»»
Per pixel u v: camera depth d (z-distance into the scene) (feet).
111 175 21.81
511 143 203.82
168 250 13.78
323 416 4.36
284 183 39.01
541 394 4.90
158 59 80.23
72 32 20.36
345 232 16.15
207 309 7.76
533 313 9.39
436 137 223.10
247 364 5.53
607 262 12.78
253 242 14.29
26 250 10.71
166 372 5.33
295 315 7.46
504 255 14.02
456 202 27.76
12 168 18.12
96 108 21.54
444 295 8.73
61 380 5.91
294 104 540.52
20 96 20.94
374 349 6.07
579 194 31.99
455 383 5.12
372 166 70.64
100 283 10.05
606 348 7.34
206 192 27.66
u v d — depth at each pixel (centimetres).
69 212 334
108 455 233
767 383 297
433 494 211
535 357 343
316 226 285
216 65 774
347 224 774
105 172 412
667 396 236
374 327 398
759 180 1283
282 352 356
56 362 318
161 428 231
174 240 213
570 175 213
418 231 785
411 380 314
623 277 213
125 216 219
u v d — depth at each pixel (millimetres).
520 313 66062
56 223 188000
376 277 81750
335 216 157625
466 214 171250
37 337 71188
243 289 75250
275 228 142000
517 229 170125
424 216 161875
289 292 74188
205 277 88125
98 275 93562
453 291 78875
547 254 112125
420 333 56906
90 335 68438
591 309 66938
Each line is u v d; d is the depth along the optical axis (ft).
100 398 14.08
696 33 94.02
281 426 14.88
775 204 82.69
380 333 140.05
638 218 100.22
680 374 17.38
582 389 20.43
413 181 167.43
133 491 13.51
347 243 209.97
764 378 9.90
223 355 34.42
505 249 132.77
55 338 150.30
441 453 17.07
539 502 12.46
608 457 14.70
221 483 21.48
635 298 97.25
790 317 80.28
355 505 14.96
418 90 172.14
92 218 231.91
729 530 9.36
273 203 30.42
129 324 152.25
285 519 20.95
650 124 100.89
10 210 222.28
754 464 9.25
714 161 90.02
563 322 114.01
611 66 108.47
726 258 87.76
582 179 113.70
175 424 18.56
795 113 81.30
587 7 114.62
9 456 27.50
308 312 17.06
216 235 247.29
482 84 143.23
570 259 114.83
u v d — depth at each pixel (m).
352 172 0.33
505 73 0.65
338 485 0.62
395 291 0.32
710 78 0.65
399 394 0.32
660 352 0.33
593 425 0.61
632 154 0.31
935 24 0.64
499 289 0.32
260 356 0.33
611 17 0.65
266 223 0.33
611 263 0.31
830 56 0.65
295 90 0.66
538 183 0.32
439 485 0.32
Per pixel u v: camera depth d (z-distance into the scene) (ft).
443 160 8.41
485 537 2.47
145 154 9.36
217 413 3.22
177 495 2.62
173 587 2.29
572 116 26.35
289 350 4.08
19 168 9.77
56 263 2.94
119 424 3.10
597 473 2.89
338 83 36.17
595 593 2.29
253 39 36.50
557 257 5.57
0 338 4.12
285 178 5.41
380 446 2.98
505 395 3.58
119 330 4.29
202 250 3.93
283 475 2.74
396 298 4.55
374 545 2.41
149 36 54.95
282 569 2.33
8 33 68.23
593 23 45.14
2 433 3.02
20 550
««
What is needed is an exact restatement of every record above.

- Reply to the exercise
Per pixel u v: camera depth d (z-distance into the scene) (feet).
111 175 21.81
511 143 203.82
168 250 13.78
323 416 4.36
284 183 39.01
541 394 4.90
158 59 80.23
72 32 20.36
345 232 16.15
207 309 7.76
533 313 9.39
436 137 223.10
247 364 5.53
607 262 12.78
253 242 14.29
26 250 10.71
166 372 5.33
295 315 7.46
504 255 14.02
456 202 27.76
12 168 18.12
96 108 21.54
444 295 8.73
61 380 5.91
294 104 540.52
20 96 20.94
374 349 6.07
579 194 31.99
455 383 5.12
372 166 70.64
100 283 10.05
606 348 7.34
206 192 27.66
u v d — depth at each pixel (centimetres).
69 212 334
108 455 233
767 383 297
433 494 211
535 357 343
316 226 285
216 65 774
347 224 774
105 172 412
667 396 236
374 327 398
759 180 1283
282 352 356
56 362 318
161 428 231
174 240 213
570 175 213
418 231 785
411 380 314
623 277 213
125 216 219
u v d — depth at each pixel (millimetres).
520 313 66062
56 223 188000
376 277 81750
335 216 157625
466 214 171250
37 337 71188
243 289 75250
275 228 142000
517 229 170125
424 216 161875
289 292 74188
205 277 88125
98 275 93562
453 291 78875
547 254 112125
420 333 56906
90 335 68438
591 309 66938
Each line is u v d; d is the depth along the optical axis (ft).
100 398 14.08
696 33 94.02
281 426 14.88
775 204 82.69
380 333 140.05
638 218 100.22
680 374 17.38
582 389 20.43
413 181 167.43
133 491 13.51
347 243 209.97
764 378 9.90
223 355 34.42
505 249 132.77
55 338 150.30
441 453 17.07
539 502 12.46
608 457 14.70
221 483 21.48
635 298 97.25
790 317 80.28
355 505 14.96
418 90 172.14
92 218 231.91
729 530 9.36
273 203 30.42
129 324 152.25
285 519 20.95
650 124 100.89
10 210 222.28
754 464 9.25
714 161 90.02
563 322 114.01
611 66 108.47
726 258 87.76
582 179 113.70
175 424 18.56
795 113 81.30
587 7 114.62
9 456 27.50
308 312 17.06
216 235 247.29
482 84 143.23
570 259 114.83
u v d — depth at each pixel (m).
352 172 0.33
505 73 0.65
338 485 0.62
395 291 0.32
710 78 0.65
399 394 0.32
660 352 0.33
593 425 0.61
632 154 0.31
935 24 0.64
499 289 0.32
260 356 0.33
611 17 0.65
266 223 0.33
611 263 0.31
830 56 0.65
295 90 0.66
538 183 0.32
439 485 0.32
Per pixel u v: camera depth d (z-distance into the scene) (ft).
443 160 8.41
485 537 2.47
145 154 9.36
217 413 3.22
177 495 2.62
173 587 2.29
572 116 26.35
289 350 4.08
19 168 9.77
56 263 2.94
119 424 3.10
597 473 2.89
338 83 36.17
595 593 2.29
253 39 36.50
557 257 5.57
0 338 4.12
285 178 5.41
380 446 2.98
505 395 3.58
119 330 4.29
202 250 3.93
283 475 2.74
396 298 4.55
374 545 2.41
149 36 54.95
282 569 2.33
8 33 68.23
593 23 45.14
2 433 3.02
20 550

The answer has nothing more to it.